Irlandia głosowała w referendum
Mieszkańcy Irlandii w piątek głosowali w referendum dotyczącym spraw związanych z rodziną. Wyniki poznamy niedługo.
Pierwsze pytanie dotyczy tego, czy wykreślić z ustawy zasadniczej zapisy, że podstawowa rola kobiety to wypełnianie "obowiązków domowych". Konstytucja mówi, że ta rola jest "niezbędna dla osiągnięcia wspólnego dobra". Co więcej, kobieta nie powinna podejmować płatnej pracy, jeśli miałoby to prowadzić do "zaniedbywania obowiązków domowych".

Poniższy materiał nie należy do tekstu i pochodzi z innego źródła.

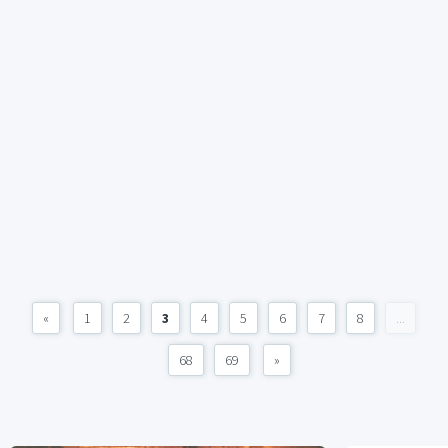
«
1
2
3
4
5
6
7
8
...
68
69
»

Zapis o obowiązkach domowych jest według krytyków seksistowski i przestarzały. - To nie państwo powinno dyktować kobiecie, gdzie jest jej miejsce - przekonywał minister ds. równości Roderic O’Gorman. Według obrońców zapis podkreśla rolę kobiety i macierzyństwa, a konstytucja w innym miejscu mówi o równości. Konserwatyści niepokoją się próbami "wygumkowania" z konstytucji wzmianek o kobiecie i macierzyństwie.

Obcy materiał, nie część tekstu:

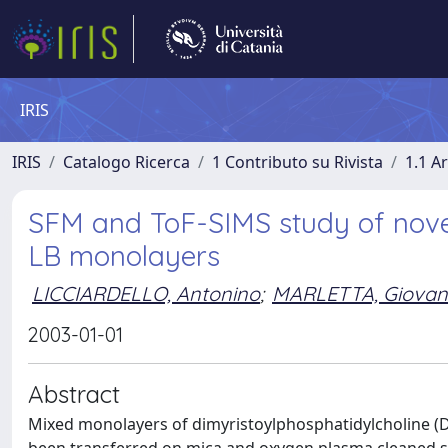
IRIS
IRIS
Catalogo Ricerca
1 Contributo su Rivista
1.1 Ar
SFM and ToF-SIMS study of nove
LB monolayers
LICCIARDELLO, Antonino
;
MARLETTA, Giovan
2003-01-01
Abstract
Mixed monolayers of dimyristoylphosphatidylcholine (D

Ale podziały przebiegają w poprzek lewicy i prawicy. Sojusz zawierają często feministki i środowiska ultrakonserwatywne. Wszystko przez to, że centroprawicowy rząd połączył tę kwestię z próbą dodania do konstytucji zapisu podkreślającego rolę rodziny w opiece nad starszymi i deklaracją, że państwo powinno "podejmować wysiłki", by ją wspierać. Zdaniem krytyków - i liberalnych, i konserwatywnych - to umycie rąk ze strony państwa, które w starzejącym się społeczeństwie powinno wykazywać większą troskę. Według organizacji "Equality Not Care" propozycja to dyskryminacja osób z niepełnosprawnościami i ageizm, a także seksizm. W praktyce bowiem większość opiekunek to kobiety, a - według krytyków - zapis pozostawiałby je samym sobie. Rząd przekonuje, że to nieporozumienie i chodzi tylko o zmianę "archaicznych sformułowań". Część środowisk liberalnych apeluje, by mimo wszystko zagłosować na "tak". Bo głos na "nie" oznacza utrzymanie fragmentu o roli kobiety w domu.

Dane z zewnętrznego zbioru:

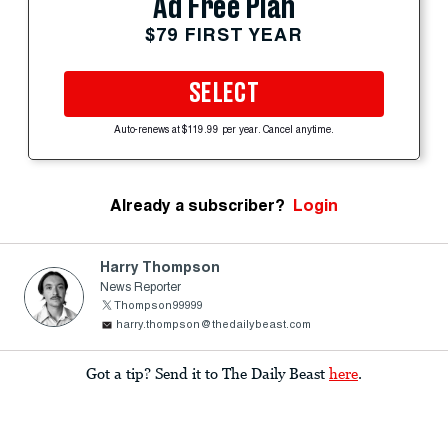
Ad Free Plan
$79 FIRST YEAR
SELECT
Auto-renews at $119.99 per year. Cancel anytime.
Already a subscriber?
Login
Harry Thompson
News Reporter
Thompson99999
harry.thompson@thedailybeast.com
Got a tip? Send it to The Daily Beast
here
.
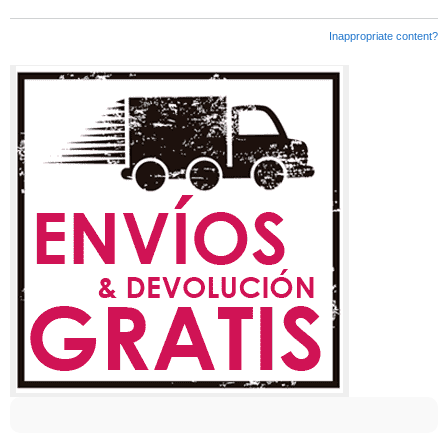
Inappropriate content?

Drugie pytanie dotyczy tego, czy poszerzyć definicję rodziny. Konstytucja mówi, że opiera się ona na małżeństwie, a według propozycji opierałaby się na "małżeństwie lub innych trwałych związkach". Krytycy - głównie konserwatywni - niepokoją się np. że zmiany otworzą szerzej drzwi dla imigrantów i wprowadzą chaos np. w prawie dziedziczenia czy własności oraz podkopią tradycyjne instytucje.
Zwolennicy mówią, że to tylko odbicie stanu faktycznego: np. tego, że często dziecko wychowuje samotny rodzic.